SIKLUS KEBUDAYAAN: Dari Gaya Baru Kembali ke Gaya Lama

 Oleh: M. Khaliq Shalha



Siklus merupakan putaran waktu yang di dalamnya terdapat rangkaian kejadian yang berulang-ulang secara tetap dan teratur. Begitulah makna siklus dalam Kamus Besar Bahasa Indonesia (KBBI). Dalam bahasa teologi (ilmu tauhid) disebut daur, sedangkan dalam bahasa ekonomi kreatif disebut daur ulang.

Dari masa ke masa manusia tidak pernah merasakan kepuasan dalam pencapaian peradabannya sehingga senantiasa berkreasi untuk meraih peradaban yang lebih maju. Dalam laju kebudayaan yang manusia bangun, mereka ternyata mengalami titik jenuh sehingga kerap kali ingin kembali pada budaya lama yang sudah sekian waktu mereka tinggalkan untuk bisa romantisme.

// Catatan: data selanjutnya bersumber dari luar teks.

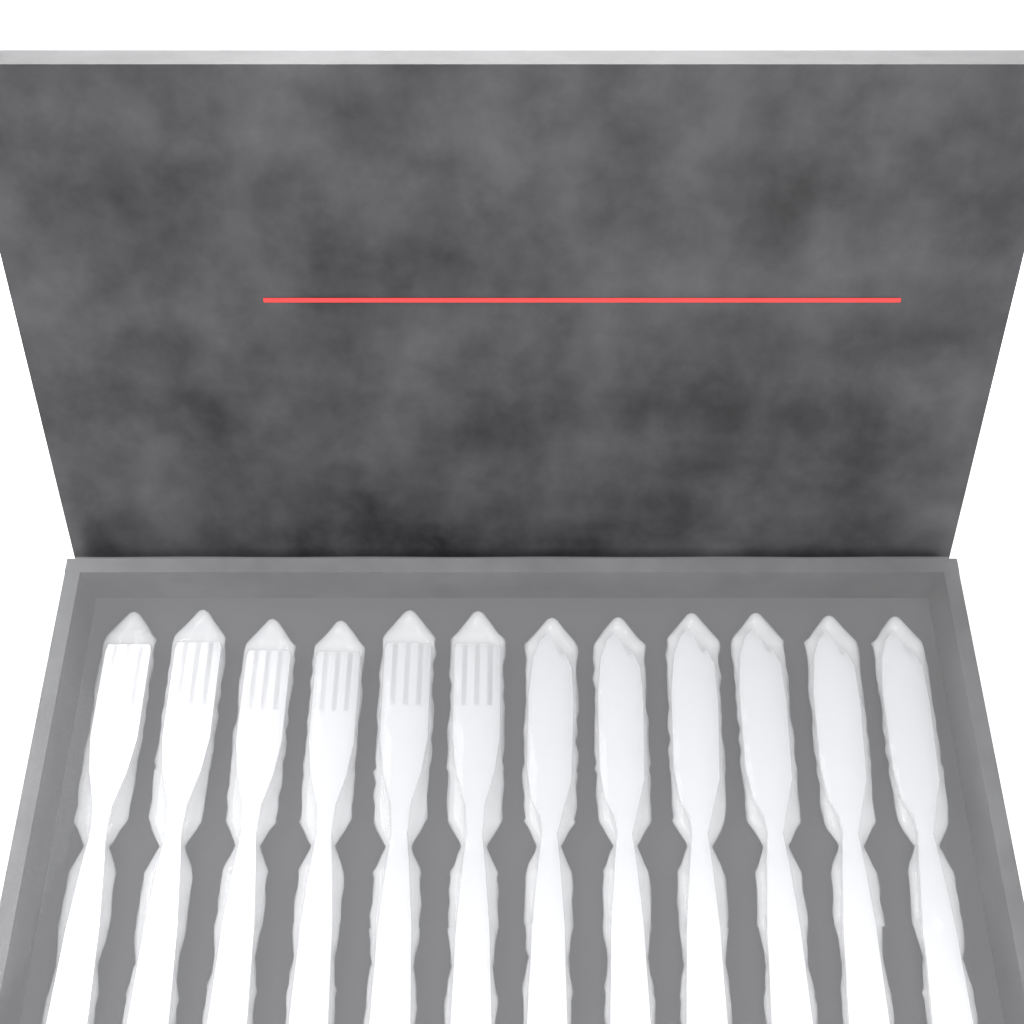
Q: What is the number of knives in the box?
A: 6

Dalam hal tersebut dapat kita kemukakan beberapa contoh. Pertama, jenis pakaian pelajar. Bagi murid-murid madrasah formal swasta di kampung  tahun 1990-an mereka mengenakan sarung dan sandal sebagaimana lazimnya pakaian para santri sehari-hari di pondok pesantren. Setelah tahun itu para pengelola pendidikan madrasah punya inisiatif untuk mengubah pakaian para murid, yaitu mengkonversi sarung dan sandal ke seragam celana dan sepatu yang di antara pertimbangannya agar murid-murid madrasah swasta terkesan lebih rapi dan maju sebagaimana sekolah-sekolah negeri, juga menghilangkan kesan kampungan, kolot dan tertinggal dari peradaban modern dalam ranah pendidikan. Aganda perubahan ini berjalan lancar hingga kini.

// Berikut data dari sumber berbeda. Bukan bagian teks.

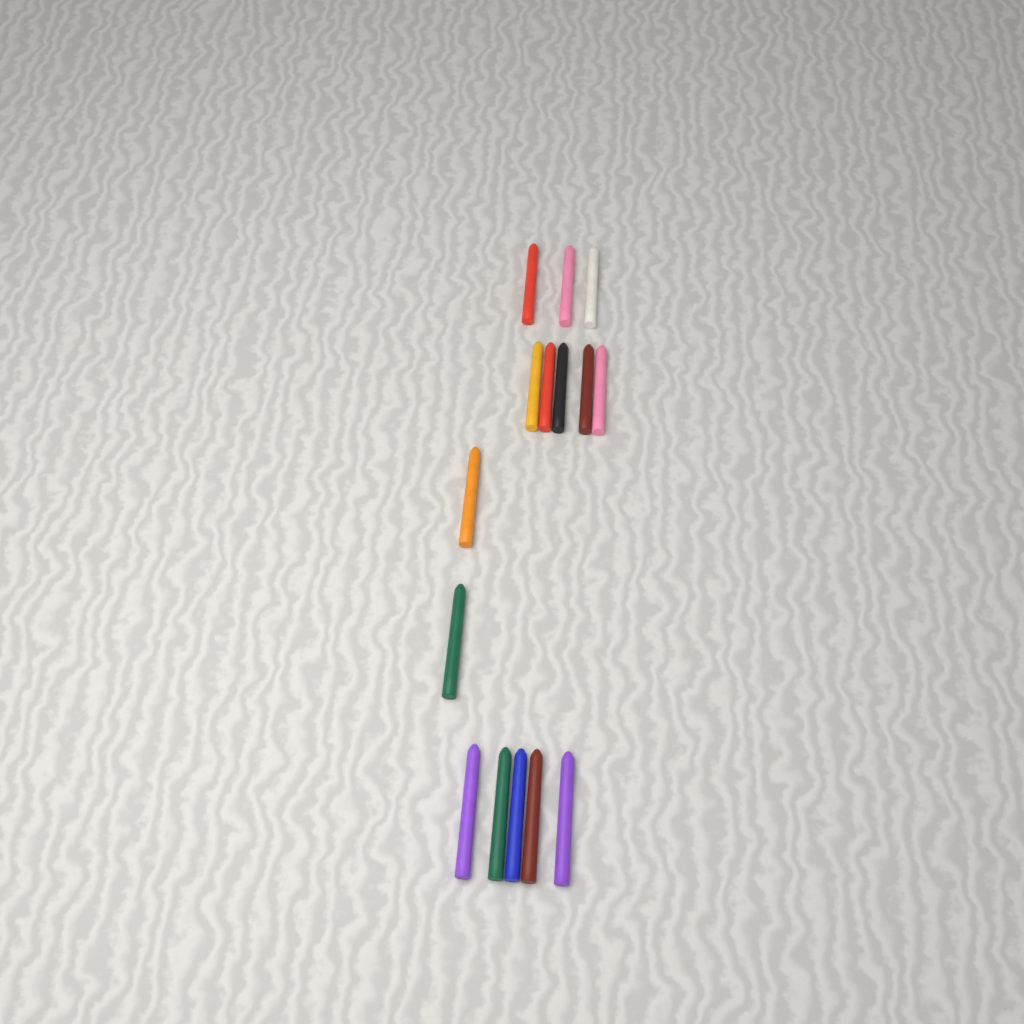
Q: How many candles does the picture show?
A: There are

Namun, dewasa ini timbul gejala publik bahwa beberapa pengelola madrasah, khususnya yang berbasis pesantren, mulai merekonstruksi kebijakannya untuk kembali ke pengaturan awal dengan mengkonversi celana sepatu ke sarung sandal. Inisiatif semacam ini menurut saya dilatari beberapa hal. Di samping bosan dengan budaya baru itu yang dulu diadobsi karena keterpaksaan keadaan, juga ada alasan lain yang lebih krusial, yaitu mengembalikan spirit kesalehan para anak didik lewat simbol pakaian setelah lama tercerabut dari kearifan lokal hingga diharapkan moralitas dan spiritualitas mereka lebih bisa terjaga. Dan, dewasa ini pola pikir masyarakat sudah semakin maju bahwa dalam mengapresiasi potensi dan prestasi bukan diukur dari celana dan sepatu, tapi dari kualitas manusianya. Lagi-lagi pakaian sarung sudah tidak dianggap pakaian orang-orang kolot yang ketinggalan zaman, tapi sebagai simbol kesalehan dan kualitas diri. Jangan sampai terlupakan pula bahwa kaum bersarung banyak memberikan kontribusi dalam meraih dan mempertahankan kemerdekaan Indonesia. Oleh karena itu, kaum bersarung sudah saatnya tampil ke publik untuk mengisi tempat-tempat strategis dalam membangun kemaslahat umat, termasuk di istana negara.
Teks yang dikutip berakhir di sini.